Amerika Birleşik Devletleri (ABD) Dışişleri Bakanlığı Müsteşar Yardımcısı Matthew Palmer, Doğu Akdeniz ve Kıbrıs’ın ülkesi için stratejik önemde olduğunu söyledi.
2003-2006 yıllarında ABD’nin Lefkoşa’daki Büyükelçiliği’nde görev yapan deneyimli diplomat Palmer; Doğu Akdeniz’deki hidrokarbon tartışmalarına, ABD’nin Doğu Akdeniz’deki askeri varlığına ve Kıbrıs sorununa ilişkin Türk Ajansı Kıbrıs’a (TAK) açıklamalarda bulundu.

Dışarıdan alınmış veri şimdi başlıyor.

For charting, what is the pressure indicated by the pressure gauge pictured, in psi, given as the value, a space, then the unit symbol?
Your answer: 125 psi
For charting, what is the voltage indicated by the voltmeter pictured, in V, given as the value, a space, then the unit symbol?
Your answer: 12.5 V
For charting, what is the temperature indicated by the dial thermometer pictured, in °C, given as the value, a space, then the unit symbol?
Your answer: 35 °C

Doğu Akdeniz’de ABD’nin ulusal güvenliğini de ilgilendiren birçok konu bulunduğunu kaydeden Palmer; Yunanistan, İsrail ve Kıbrıs Rum Kesimi ile yakın işbirliğine dikkat çekti. Palmer, Kıbrıslı Türkleri de dost ve ortak, Türkiye’yi ise bölgede önemli bir müttefik olarak tanımladı.

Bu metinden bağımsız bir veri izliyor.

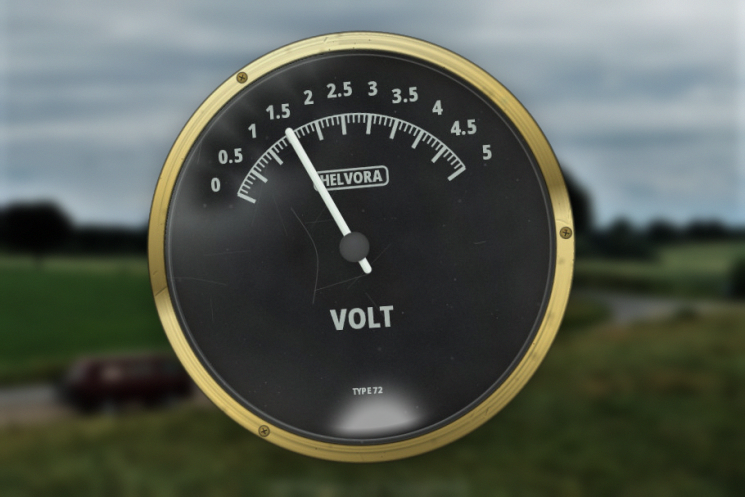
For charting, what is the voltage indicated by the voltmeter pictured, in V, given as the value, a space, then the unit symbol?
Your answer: 1.5 V
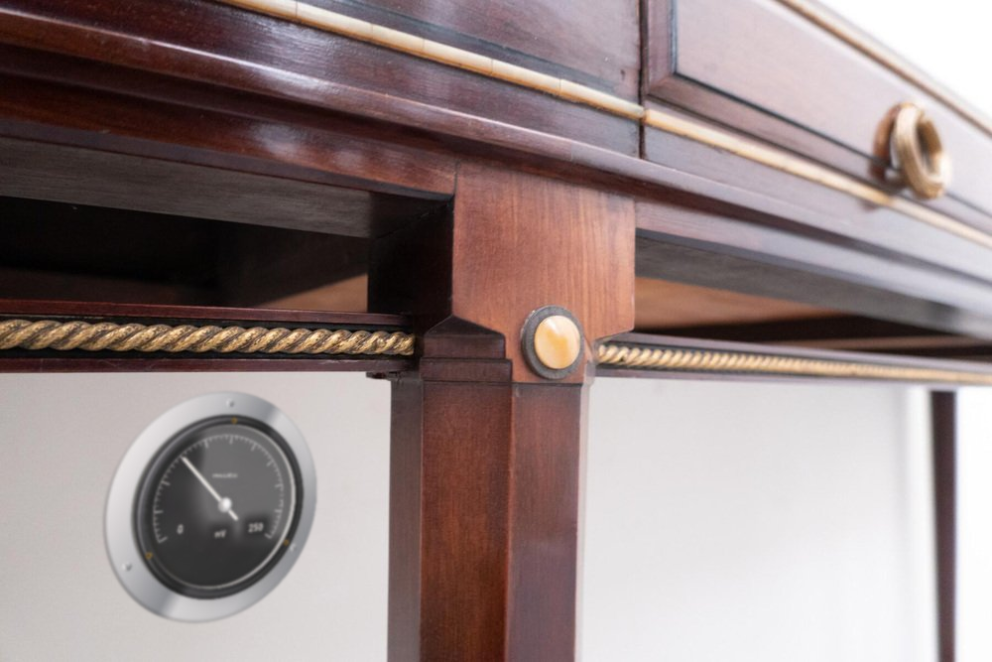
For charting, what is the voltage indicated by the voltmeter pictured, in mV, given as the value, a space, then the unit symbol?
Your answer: 75 mV
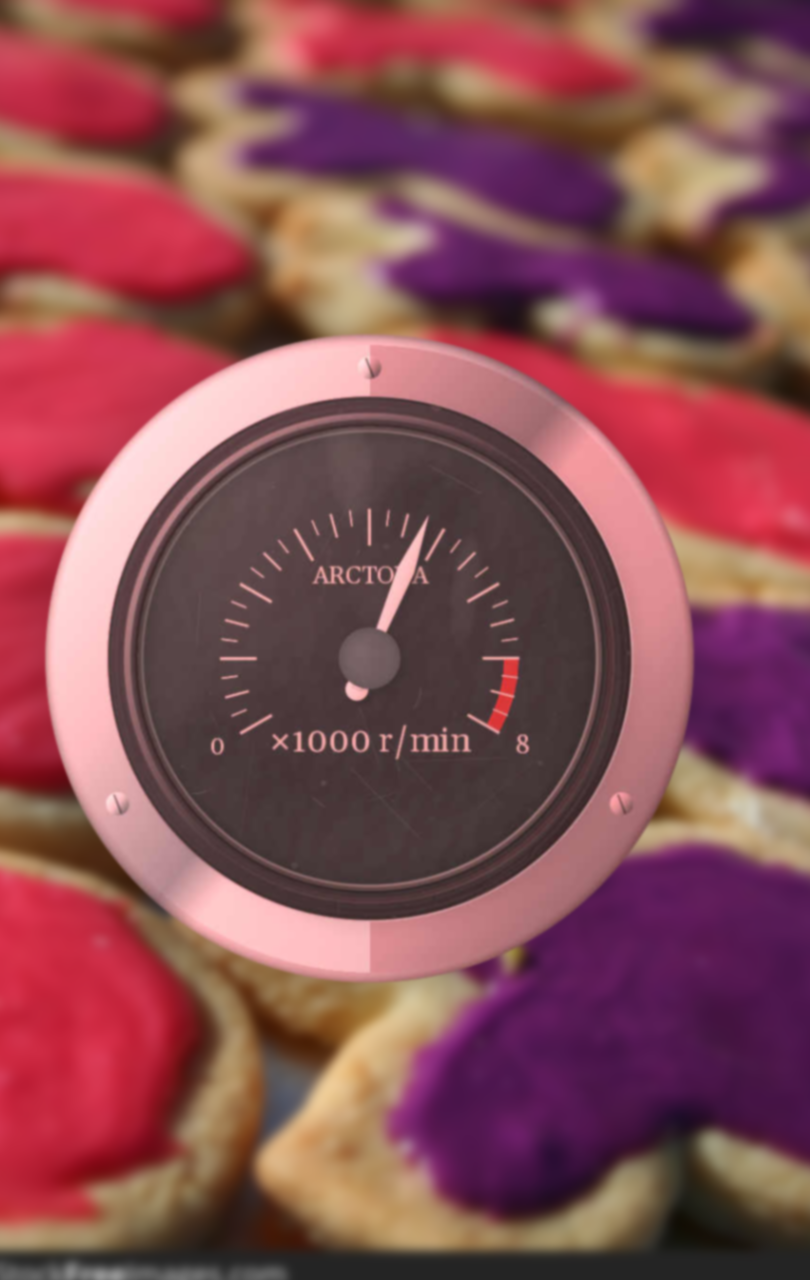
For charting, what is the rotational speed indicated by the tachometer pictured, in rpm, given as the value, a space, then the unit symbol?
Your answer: 4750 rpm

Palmer; Kıbrıs’ta çözümün ABD için hala bir öncelik olduğunu, bunun enerji dahil birçok alanda işbirliğinin önünü açacağını kaydetti.
Matthew Palmer, Washington’ın “İki kesimli, iki toplumlu, federal bir çözüme” desteğini sürdürdüğünü, ancak yeni bir model görüşmenin iki liderin kararına bağlı olduğunu belirtti.

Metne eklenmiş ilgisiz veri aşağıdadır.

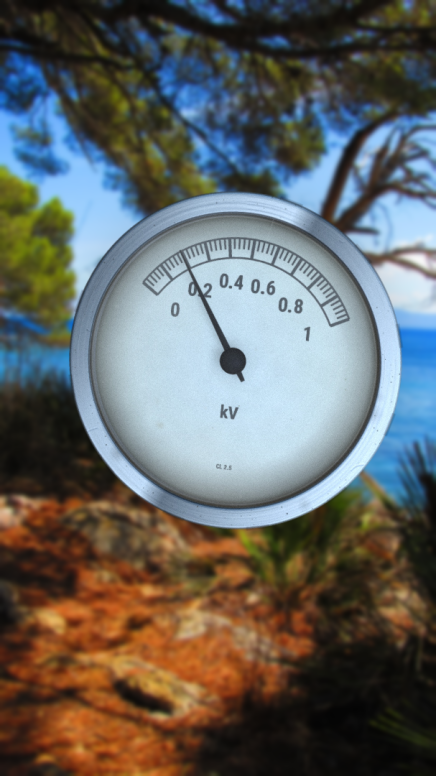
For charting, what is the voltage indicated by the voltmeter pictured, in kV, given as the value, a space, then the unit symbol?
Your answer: 0.2 kV
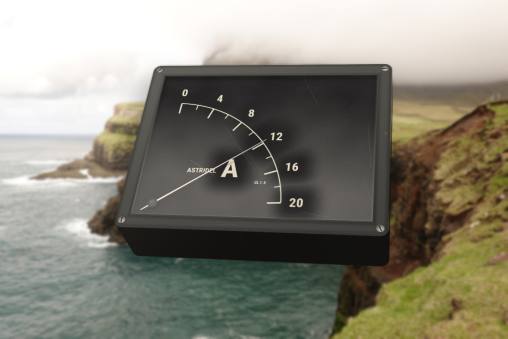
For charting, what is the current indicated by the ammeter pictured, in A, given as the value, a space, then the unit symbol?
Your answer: 12 A
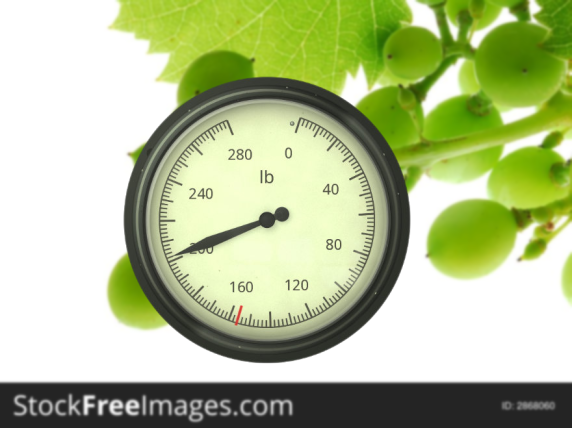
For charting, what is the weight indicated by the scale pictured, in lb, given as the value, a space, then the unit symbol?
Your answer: 202 lb
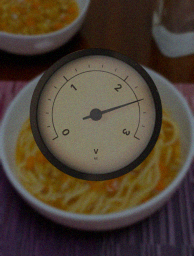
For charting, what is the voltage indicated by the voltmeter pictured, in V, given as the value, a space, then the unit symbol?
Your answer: 2.4 V
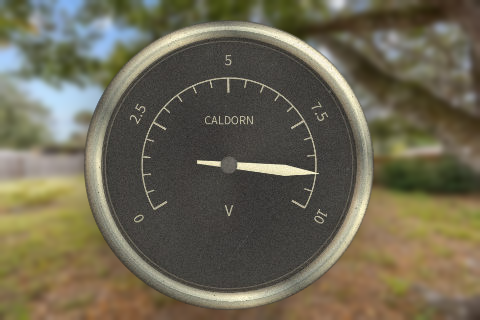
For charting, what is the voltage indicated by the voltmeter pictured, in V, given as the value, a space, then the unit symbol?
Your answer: 9 V
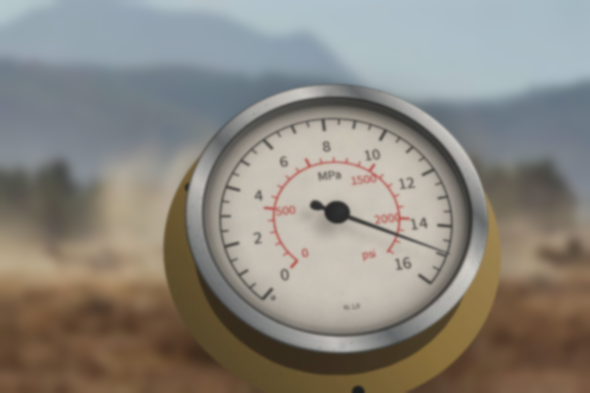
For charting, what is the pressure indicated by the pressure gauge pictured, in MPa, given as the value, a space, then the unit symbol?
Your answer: 15 MPa
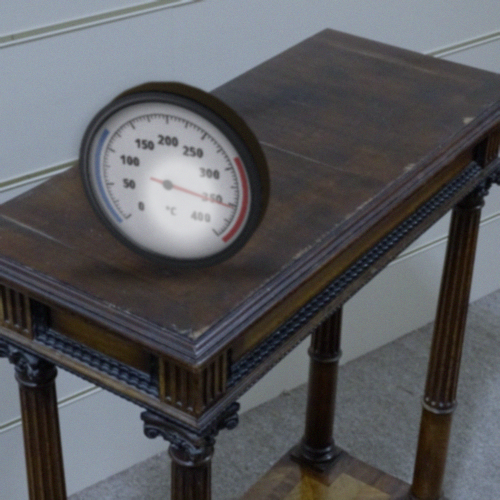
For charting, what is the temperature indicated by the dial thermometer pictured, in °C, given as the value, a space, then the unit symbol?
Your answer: 350 °C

ABD’nin, Doğu Akdeniz’deki enerji kaynaklarının Kıbrıslı Rumlar ve Kıbrıslı Türkler arasında adilane bir şekilde paylaşılması yönündeki resmi tezini tekrarlayan Palmer, Türkiye’nin bölgedeki sondaj faaliyetlerini durdurmasını istediklerini de söyledi.
“DOĞU AKDENİZ, ABD’NİN STRATEJİK ÇIKARLARININ BULUNDUĞU BİR BÖLGE”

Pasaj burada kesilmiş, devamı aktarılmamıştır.